Add FTS OCR as an option in the menu script
Steps To Reproduce
- Use subitem in menu.sh script for installing Full text search platform
Expected Result
Among installed search components is also https://apps.nextcloud.com/apps/files_fulltextsearch_tesseract (including deb packages with tessearct engine and recognition definitions files for all languages on underlying system), which (Nextcloud app) was updated recently (after long time).
Actual Result
OCR component for Full text search is missing (logical - it wasn't updated, thus available for long time, but situation changed recently - would it be possible to reflect that please?)
Screenshots, Videos, or Pastebins
No response
Additional Context
Many thanks for all your work on Nextcloud VM (lite, full)!
Build Version
22.2.3
Environment
By downloading the VM
Environment Details
No response
@p-bo You are welcome to work on this if you want it implemented.
Thanks!
@Ark74 Something you think is a valid point?
AFAIK, OCR is not well supported yet, not sure if daita finished it or the current state.
Thanks you both for your commitment! @enoch85 - unfortunately I'm not that god in scripting to implement this reliably @Ark74 - what do you think - would it be wise to ask daita and ArtificialOwl regarding this OCR app status and future?
@daita and @ArtificialOwl - what is status of development of this FTS OCR module please? Thanks for your eventual answer(s) :-)
We had no bad feedback for a while. The repos migrate into nextcloud/ and we might even support it ?
You need the tesseract binary on the server to have it working.
you might need also to edit some xml configuration of tesseract for its access rights
@ArtificialOwl
Regarding dependencies (tesseract engine and lang data) and adjusting their configuration, it is possible task for installation/maintenance scripts here (as done for other components for Nextcloud in Nextcloud VM). If I understood correctly, developers of these scripts need to be assured, that it is worth to integrate this (will be FTS OCR component compatibility maintained for future Nextcloud versions?).

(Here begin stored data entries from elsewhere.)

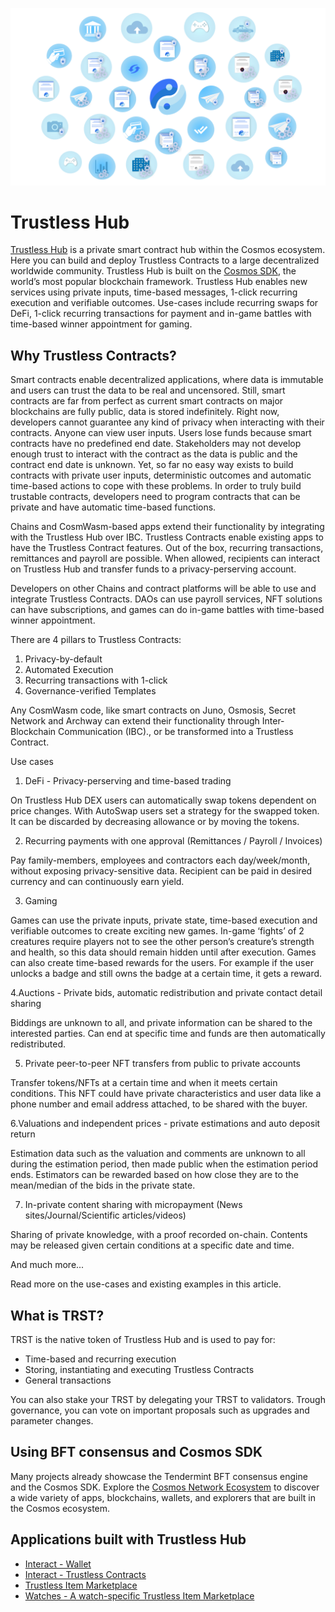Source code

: ![Welcome to Trustless Hub](./images/banner.png)

# Trustless Hub

[Trustless Hub](https://github.com/trstlabs/trst) is a private smart contract hub within the Cosmos ecosystem. Here you can build and deploy Trustless Contracts to a large decentralized worldwide community. Trustless Hub is built on the [Cosmos SDK](https://docs.cosmos.network), the world’s most popular blockchain framework. Trustless Hub enables new services using private inputs, time-based messages, 1-click recurring execution and verifiable outcomes. Use-cases include recurring swaps for DeFi, 1-click recurring transactions for payment and in-game battles with time-based winner appointment for gaming. 


## Why Trustless Contracts?

Smart contracts enable decentralized applications, where data is immutable and users can trust the data to be real and uncensored. Still, smart contracts are far from perfect as current smart contracts on major blockchains are fully public, data is stored indefinitely. Right now, developers cannot guarantee any kind of privacy when interacting with their contracts. Anyone can view user inputs. Users lose funds because smart contracts have no predefined end date. Stakeholders may not develop enough trust to interact with the contract as the data is public and the contract end date is unknown. Yet, so far no easy way exists to build contracts with private user inputs, deterministic outcomes and automatic time-based actions to cope with these problems. In order to truly build trustable contracts, developers need to program contracts that can be private and have automatic time-based functions.


Chains and CosmWasm-based apps extend their functionality by integrating with the Trustless Hub over IBC. Trustless Contracts enable existing apps to have the Trustless Contract features. Out of the box, recurring transactions, remittances and payroll are possible. When allowed, recipients can interact on Trustless Hub and transfer funds to a privacy-perserving account.

Developers on other Chains and contract platforms will be able to use and integrate Trustless Contracts. DAOs can use payroll services, NFT solutions can have subscriptions, and games can do in-game battles with time-based winner appointment. 


There are 4 pillars to Trustless Contracts:
1. Privacy-by-default
2. Automated Execution
3. Recurring transactions with 1-click
4. Governance-verified Templates


Any CosmWasm code, like smart contracts on Juno, Osmosis, Secret Network and Archway can extend their functionality through Inter-Blockchain Communication (IBC)., or be transformed into a Trustless Contract.


Use cases
1. DeFi - Privacy-perserving and time-based trading  

On Trustless Hub DEX users can automatically swap tokens dependent on price changes. With AutoSwap users set a strategy for the swapped token. It can be discarded by decreasing allowance or by moving the tokens. 

2. Recurring payments with one approval (Remittances / Payroll / Invoices) 

Pay family-members, employees and contractors each day/week/month, without exposing privacy-sensitive data. Recipient can be paid in desired currency and can continuously earn yield. 

3. Gaming

Games can use the private inputs, private state, time-based execution and verifiable outcomes to create exciting new games. In-game ‘fights’ of 2 creatures require players not to see the other person’s creature’s strength and health, so this data should remain hidden until after execution. Games can also create time-based rewards for the users. For example if the user unlocks a badge and still owns the badge at a certain time, it gets a reward. 

4.Auctions - Private bids, automatic redistribution and private contact detail sharing

Biddings are unknown to all, and private information can be shared to the interested parties. Can end at specific time and funds are then automatically redistributed. 

5. Private peer-to-peer NFT transfers from public to private accounts

Transfer tokens/NFTs at a certain time and when it meets certain conditions. This NFT could have private characteristics and user data like a phone number and email address attached, to be shared with the buyer.

6.Valuations and independent prices - private estimations and auto deposit return

Estimation data such as the valuation and comments are unknown to all during the estimation period, then made public when the estimation period ends. Estimators can be rewarded based on how close they are to the mean/median of the bids in the private state. 

7. In-private content sharing with micropayment (News sites/Journal/Scientific articles/videos)

Sharing of private knowledge, with a proof recorded on-chain. Contents may be released given certain conditions at a specific date and time.

And much more...



Read more on the use-cases and existing examples in this article.

## What is TRST?

TRST is the native token of Trustless Hub and is used to pay for:

* Time-based and recurring execution
* Storing, instantiating and executing Trustless Contracts
* General transactions

You can also stake your TRST by delegating your TRST to validators. Trough governance, you can vote on important proposals such as upgrades and parameter changes. 


## Using BFT consensus and Cosmos SDK

Many projects already showcase the Tendermint BFT consensus engine and the Cosmos SDK. Explore the [Cosmos Network Ecosystem](https://cosmos.network/ecosystem/apps) to discover a wide variety of apps, blockchains, wallets, and explorers that are built in the Cosmos ecosystem.

## Applications built with Trustless Hub

* [Interact - Wallet](https://interact.trustlesshub.com)
* [Interact - Trustless Contracts ](https://interact.trustlesshub.com/contracts)
* [Trustless Item Marketplace](https://marketplace.trustlesshub.com/)
* [Watches - A watch-specific Trustless Item Marketplace](https://watches.independentprices.com)
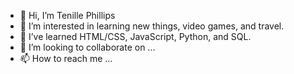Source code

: - 👋 Hi, I’m Tenille Phillips
- 👀 I’m interested in learning new things, video games, and travel.
- 🌱 I’ve learned HTML/CSS, JavaScript, Python, and SQL. 
- 💞️ I’m looking to collaborate on ...
- 📫 How to reach me ...

<!---
CapTen13/CapTen13 is a ✨ special ✨ repository because its `README.md` (this file) appears on your GitHub profile.
You can click the Preview link to take a look at your changes.
--->

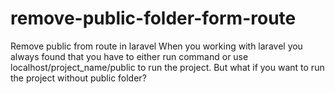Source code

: # remove-public-folder-form-route
Remove public from route in laravel  When you working with laravel you always found that you have to either run command or use localhost/project_name/public to run the project.  But what if you want to run the project without public folder?
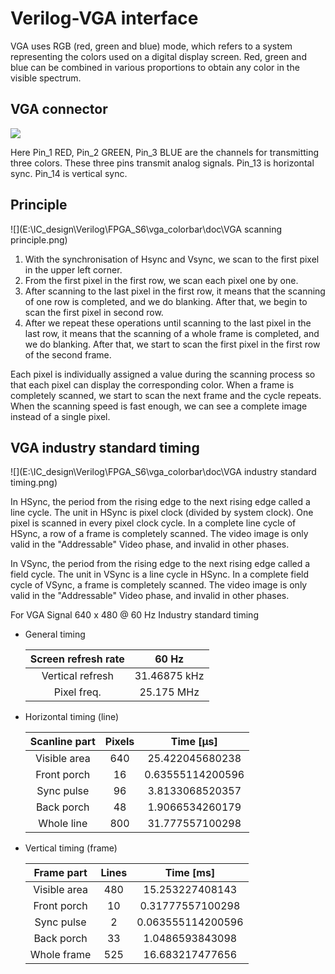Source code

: # Verilog-VGA interface

VGA uses RGB (red, green and blue) mode, which refers to a system representing the colors used on a digital display screen. Red, green and blue can be combined in various proportions to obtain any color in the visible spectrum.

## VGA connector

![](E:\IC_design\Verilog\FPGA_S6\vga_colorbar\doc\VGA-connector-port.png)

Here Pin_1 RED, Pin_2 GREEN, Pin_3 BLUE are the channels for transmitting three colors. These three pins transmit analog signals. Pin_13 is horizontal sync. Pin_14 is vertical sync. 

## Principle

![](E:\IC_design\Verilog\FPGA_S6\vga_colorbar\doc\VGA scanning principle.png)

1. With the synchronisation of Hsync and Vsync, we scan to the first pixel in the upper left corner. 
2. From the first pixel in the first row, we scan each pixel one by one.
3. After scanning to the last pixel in the first row, it means that the scanning of one row is completed, and we do blanking. After that, we begin to scan the first pixel in second row.
4. After we repeat these operations until scanning to the last pixel in the last row, it means that the scanning of a whole frame is completed, and we do blanking. After that, we start to scan the first pixel in the first row of the second frame. 

Each pixel is individually assigned a value during the scanning process so that each pixel can display the corresponding color. When a frame is completely scanned, we start to scan the next frame and the cycle repeats. When the scanning speed is fast enough, we can see a complete image instead of a single pixel. 

## VGA industry standard timing

![](E:\IC_design\Verilog\FPGA_S6\vga_colorbar\doc\VGA industry standard timing.png)

In HSync, the period from the rising edge to the next rising edge called a line cycle. The unit in HSync is pixel clock (divided by system clock). One pixel is scanned in every pixel clock cycle. In a complete line cycle of HSync, a row of a frame is completely scanned. The video image is only valid in the "Addressable" Video phase, and invalid in other phases. 

In VSync, the period from the rising edge to the next rising edge called a field cycle. The unit in VSync is a line cycle in HSync. In a complete field cycle of VSync, a frame is completely scanned. The video image is only valid in the "Addressable" Video phase, and invalid in other phases. 

For VGA Signal 640 x 480 @ 60 Hz Industry standard timing

- General timing

  | Screen refresh rate |    60 Hz     |
  | :-----------------: | :----------: |
  |  Vertical refresh   | 31.46875 kHz |
  |     Pixel freq.     |  25.175 MHz  |

- Horizontal timing (line)

  | Scanline part | Pixels |    Time [µs]     |
  | :-----------: | :----: | :--------------: |
  | Visible area  |  640   | 25.422045680238  |
  |  Front porch  |   16   | 0.63555114200596 |
  |  Sync pulse   |   96   | 3.8133068520357  |
  |  Back porch   |   48   | 1.9066534260179  |
  |  Whole line   |  800   | 31.777557100298  |

- Vertical timing (frame)

  |  Frame part  | Lines |     Time [ms]     |
  | :----------: | :---: | :---------------: |
  | Visible area |  480  |  15.253227408143  |
  | Front porch  |  10   | 0.31777557100298  |
  |  Sync pulse  |   2   | 0.063555114200596 |
  |  Back porch  |  33   |  1.0486593843098  |
  | Whole frame  |  525  |  16.683217477656  |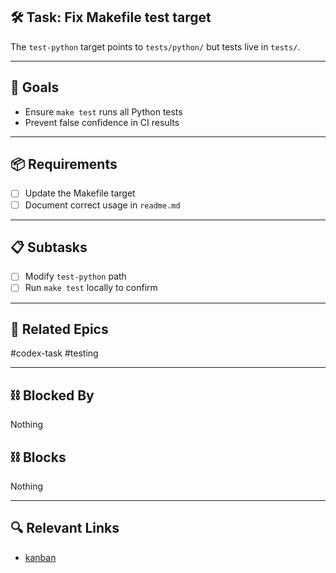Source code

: ## 🛠️ Task: Fix Makefile test target

The `test-python` target points to `tests/python/` but tests live in `tests/`.

---

## 🎯 Goals
- Ensure `make test` runs all Python tests
- Prevent false confidence in CI results

---

## 📦 Requirements
- [ ] Update the Makefile target
- [ ] Document correct usage in `readme.md`

---

## 📋 Subtasks
- [ ] Modify `test-python` path
- [ ] Run `make test` locally to confirm

---

## 🔗 Related Epics
#codex-task #testing

---

## ⛓️ Blocked By
Nothing

## ⛓️ Blocks
Nothing

---

## 🔍 Relevant Links
- [kanban](../boards/kanban.md)
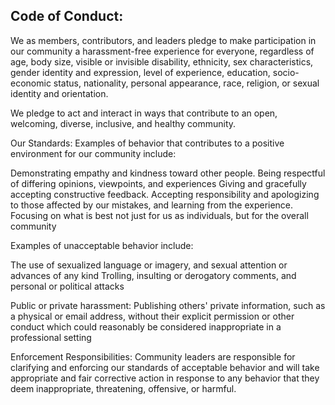 ## Code of Conduct:

We as members, contributors, and leaders pledge to make participation in our community a harassment-free experience for everyone, regardless of age, body size, visible or invisible disability, ethnicity, sex characteristics, gender identity and expression, level of experience, education, socio-economic status, nationality, personal appearance, race, religion, or sexual identity and orientation.

We pledge to act and interact in ways that contribute to an open, welcoming, diverse, inclusive, and healthy community.

Our Standards:
Examples of behavior that contributes to a positive environment for our community include:

Demonstrating empathy and kindness toward other people.
Being respectful of differing opinions, viewpoints, and experiences
Giving and gracefully accepting constructive feedback.
Accepting responsibility and apologizing to those affected by our mistakes, and learning from the experience.
Focusing on what is best not just for us as individuals, but for the overall community

Examples of unacceptable behavior include:

The use of sexualized language or imagery, and sexual attention or advances of any kind
Trolling, insulting or derogatory comments, and personal or political attacks

Public or private harassment:
Publishing others' private information, such as a physical or email address, without their explicit permission
or other conduct which could reasonably be considered inappropriate in a professional setting

Enforcement Responsibilities:
Community leaders are responsible for clarifying and enforcing our standards of acceptable behavior and will take appropriate and fair corrective action in response to any behavior that they deem inappropriate, threatening, offensive, or harmful.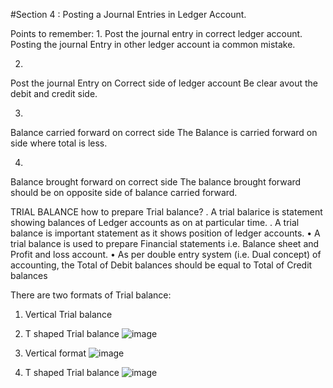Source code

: #Section 4 : Posting a Journal Entries in Ledger Account.

Points to remember:
1.
Post the journal entry in correct ledger account.
Posting the journal Entry in other ledger account ia common mistake.

2.
Post the journal Entry on Correct side of ledger account
Be clear avout the debit and credit side.

3.
Balance carried forward on correct side
The Balance is carried forward on side where total is less.

4.
Balance brought forward on correct side
The balance brought forward should be on opposite side of balance carried forward.

TRIAL BALANCE
how to prepare Trial balance?
. A trial balarice is statement showing balances of Ledger accounts as on at particular time.
. A trial balance is important statement as it shows position of ledger accounts.
• A trial balance is used to prepare Financial statements i.e. Balance sheet and Profit and loss account.
• As per double entry system (i.e. Dual concept) of accounting, the Total of Debit balances should be equal to Total of Credit balances

There are two formats of Trial balance:
1. Vertical Trial balance
2. T shaped Trial balance
![image](https://github.com/user-attachments/assets/f4dc7371-e54d-4fb3-859b-a05cc9e80645)

1. Vertical format
![image](https://github.com/user-attachments/assets/8fedd535-4e3e-4361-96ae-d6c0c2411896)
2. T shaped Trial balance
![image](https://github.com/user-attachments/assets/57281799-bb04-45ce-8eea-242db79c85e1)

From users point of view, it would be great to have possibility to search also in texts extracted from uploaded images - as is one accustomed in case of some others cloud storage offerings. There exists also Workflow OCR add-on for it, but approach there is a bit different (thus scope of using), than FTS OCR.
So, will be FTS OCR supported and thus is meaningful to politely ask Nextcloud VM maintaners to include this into their installation automation please?
Thanks for bearing with me :-)
@cronlabspl are we still talking about doing OCR processing of raster images / PDF files of user(s), already stored on Nextcloud, to be able to do full text search in them there (that mention of some device is confusing a bit there)?
In NC 24 the menu option to do OCR scan in missing.